Il est évi­dent que le film est sac­cadé sans grande cohé­sion. Nous ne reprocherons pas à Mal­raux ce manque de tech­nique, — à cha­cun son méti­er, — mais surtout d’avoir com­mis une grave escro­querie morale en présen­tant la lutte espag­nole sous cet angle de la seule résis­tance armée. L’e­sprit d’ab­né­ga­tion et la froide réso­lu­tion du peu­ple espag­nol sont exaltés dans quelques images, mais qu’est devenu le sens révo­lu­tion­naire et créa­teur de ces paysans espag­nols col­lec­tivisant les ter­res, de ces ouvri­ers faisant fonc­tion­ner les usines sous l’égide des syn­di­cats, de tous ces antifas­cistes espag­nols lib­er­taires dans leur majorité, trans­for­mant les églis­es en musées, créant des écoles en pleine guerre ? En un mot, la grande leçon d’un peu­ple qui, à tra­vers une lutte iné­gale et aban­don­né par tous, mon­trait aux tra­vailleurs du monde entier le sens de leurs sac­ri­fiées et de leurs aspi­ra­tions. Si cette révo­lu­tion avait été sec­ou­rue, nous auri­ons peut-être main­tenant l’ex­em­ple d’un peu­ple libre, s’é­panouis­sant sans con­trainte, ayant sup­primé les par­a­sites et démon­trant aux autres peu­ples les pos­si­bil­ités créa­tri­ces des tra­vailleurs organ­isés libre­ment sous l’in­spi­ra­tion du fédéral­isme libertaire.
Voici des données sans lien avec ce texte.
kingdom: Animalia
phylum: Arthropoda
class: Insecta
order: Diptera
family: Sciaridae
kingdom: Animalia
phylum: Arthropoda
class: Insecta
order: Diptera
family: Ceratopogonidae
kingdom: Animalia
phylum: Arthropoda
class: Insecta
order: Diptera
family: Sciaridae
André Mal­raux, vous saviez tout cela, vous avez man­qué de courage pour en faire la démon­stra­tion ; votre film nous a fait regret­ter votre livre.
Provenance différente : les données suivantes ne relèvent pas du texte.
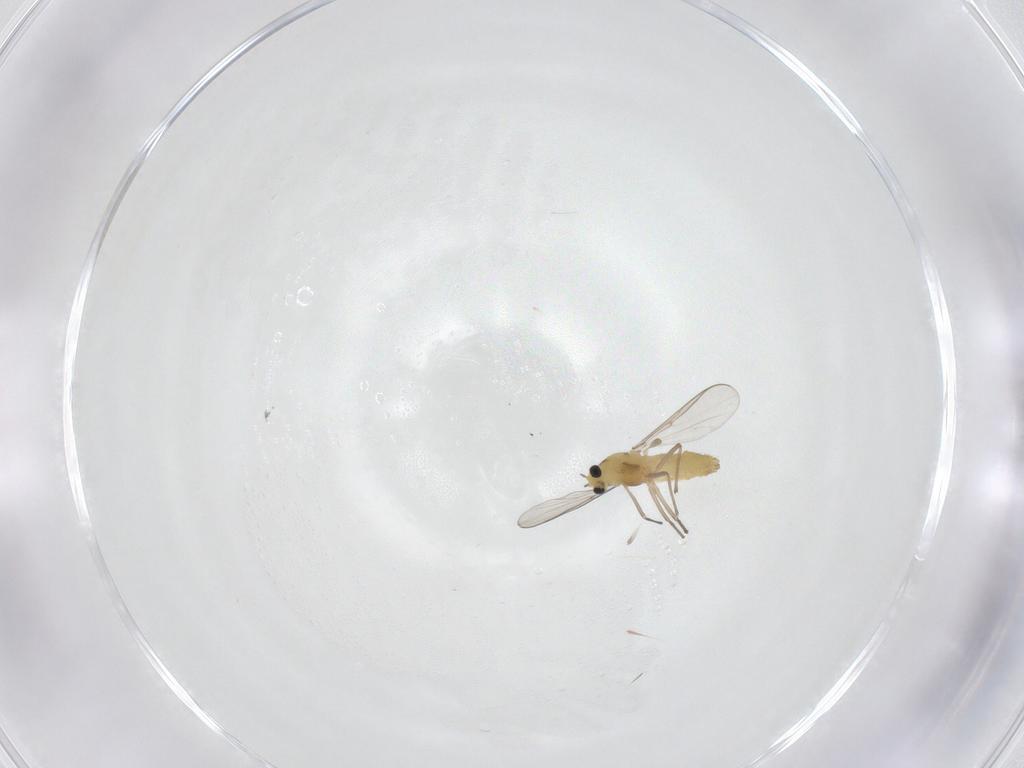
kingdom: Animalia
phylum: Arthropoda
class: Insecta
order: Diptera
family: Chironomidae
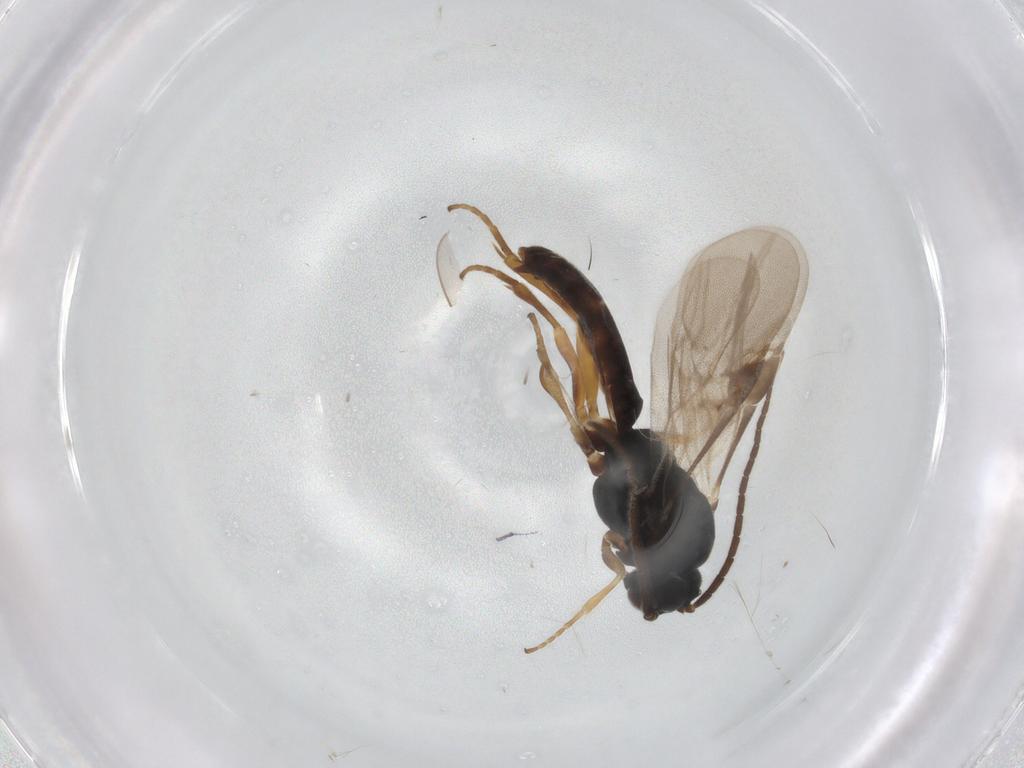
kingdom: Animalia
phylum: Arthropoda
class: Insecta
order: Hymenoptera
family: Braconidae
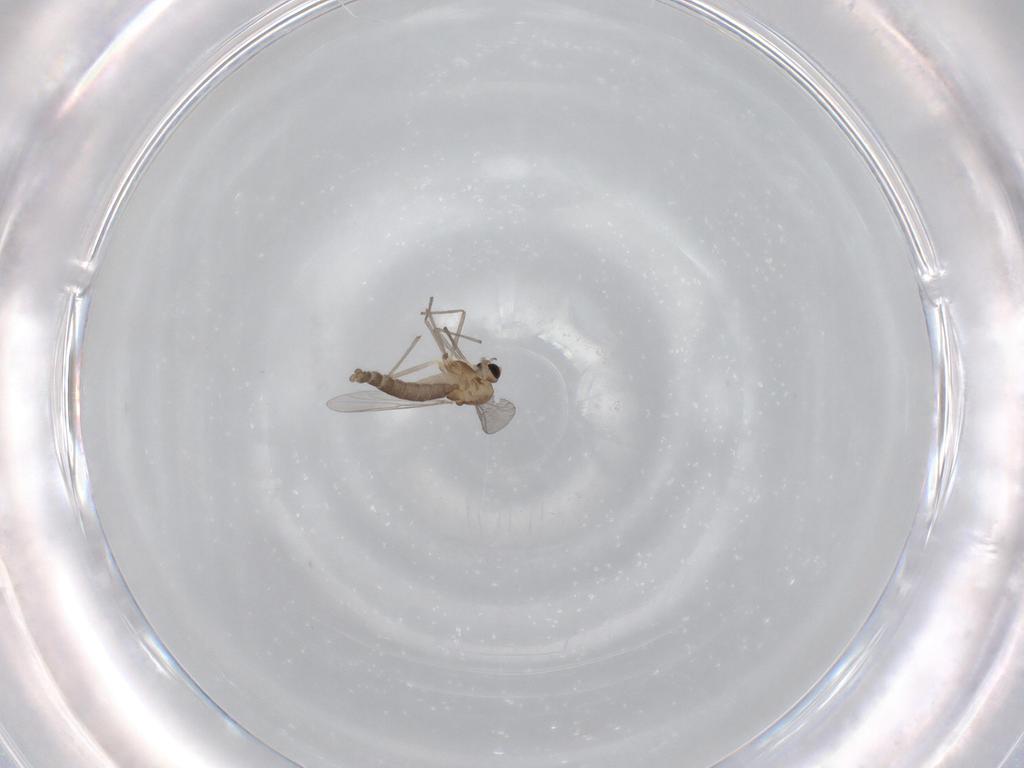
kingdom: Animalia
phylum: Arthropoda
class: Insecta
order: Diptera
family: Chironomidae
Il est vrai que le Mal­raux d’au­jour­d’hui com­mande une unité de la nou­velle armée française, et noblesse oblige, pas vrai ?

P. S. — À la décharge de Mal­raux, remer­cions-le cepen­dant d’avoir mis en bonne place la fig­ure de l’an­tifas­ciste alle­mand se sac­ri­fi­ant pour la cause espagnole.

Les livres

Nous devons à M. Galti­er-Boissiere un ouvrage fort vivant et par­fois spir­ituel inti­t­ulé « Mon jour­nal pen­dant l’oc­cu­pa­tion ». Un cer­tain Jean Galti­er-Bois­sière édi­tait naguère une excel­lente revue « Le Crapouil­lot » Nous pen­sons qu’il s’ag­it d’un homonyme ou peut-être d’un loin­tain par­ent. Jean Galti­er-Bois­sière (l’autre) fut le pro­mo­teur de plusieurs belles cam­pagnes con­tre le bour­rage de crâne pen­dant la guerre (l’autre). Nous nous délec­tons rétro­spec­tive­ment des fines, intel­li­gentes et courageuses études sur « la Cen­sure », « Sep­tem­bre 38 », « les Anglais ». Dom­mage que M. Galti­er-Bois­sière (celui-ci) n’ait pas lu « le Crapouil­lot ». Nul doute que s’il s’y résoud un jour, nous aurons une suite au « Jour­nal pen­dant l’oc­cu­pa­tion » digne de ce vertueux com­mence­ment. Nous nous en réga­lons par avance.